A new report released by the federal government shows preteens and young teenagers favor using inhalants – and often move on to more harmful drugs, it is being reported by CBS News.

Drug users as young as 12- and 13-years-old are sniffing household chemicals to become high, according to the National Inhalant Prevention Coalition.

Then, they move on to drugs such as marijuana or painkillers, it was reported.

“Inhalants are everywhere in the house and garage, and parents often do not realize that glue and paint are not being used for crafts or science projects,” said Dr.
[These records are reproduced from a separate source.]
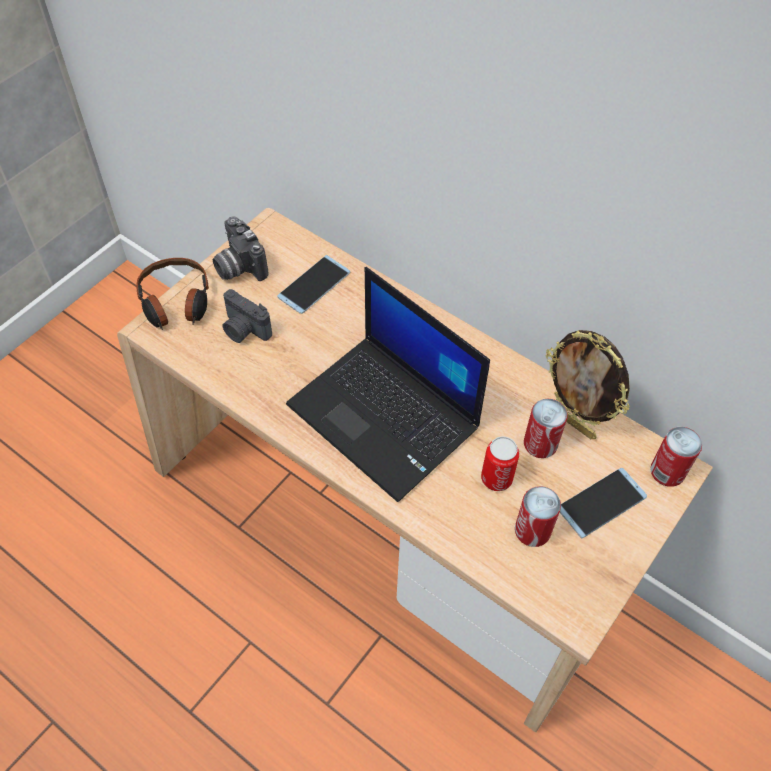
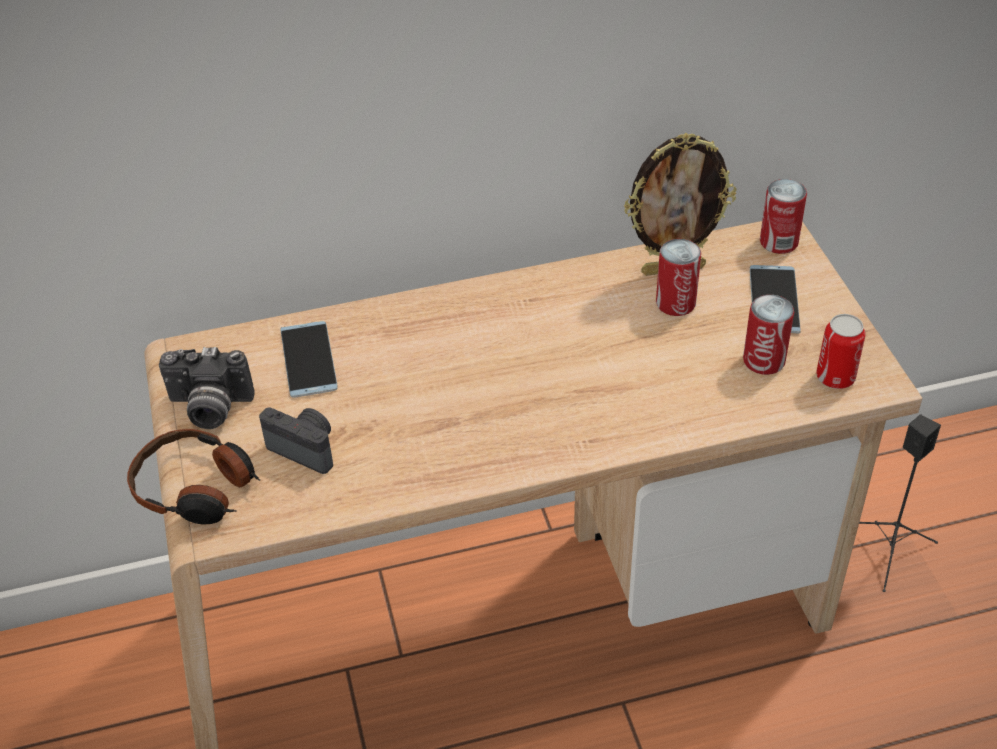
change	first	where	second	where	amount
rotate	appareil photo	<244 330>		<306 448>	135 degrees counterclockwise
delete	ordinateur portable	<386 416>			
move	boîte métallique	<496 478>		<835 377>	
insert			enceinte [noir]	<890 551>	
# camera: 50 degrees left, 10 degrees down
H. Westley Clark, Substance Abuse and Mental Health Statistics director of the Center for Substance Abuse Treatment in a news release.

In the news release, Clark said the inhalants can damage the brain, liver, heart, or kidneys – and can even have fatal consequences.

The report is based on a national survey, which looked at individuals aged 12 and 17 between 2002 and 2006.

The data showed an annual average of 593,000 teenagers had used inhalants for the first time in the year before the survey.

Of those surveyed, 21 percent said they used an illicit drug in the past year.

The 12- and 13-year-olds said inhalants were the most “illicit” drug used in the past year, while marijuana was favored among older teenagers, it was reported.

Shoe polish, glue and toluene were the most popular inhalants, according to the survey.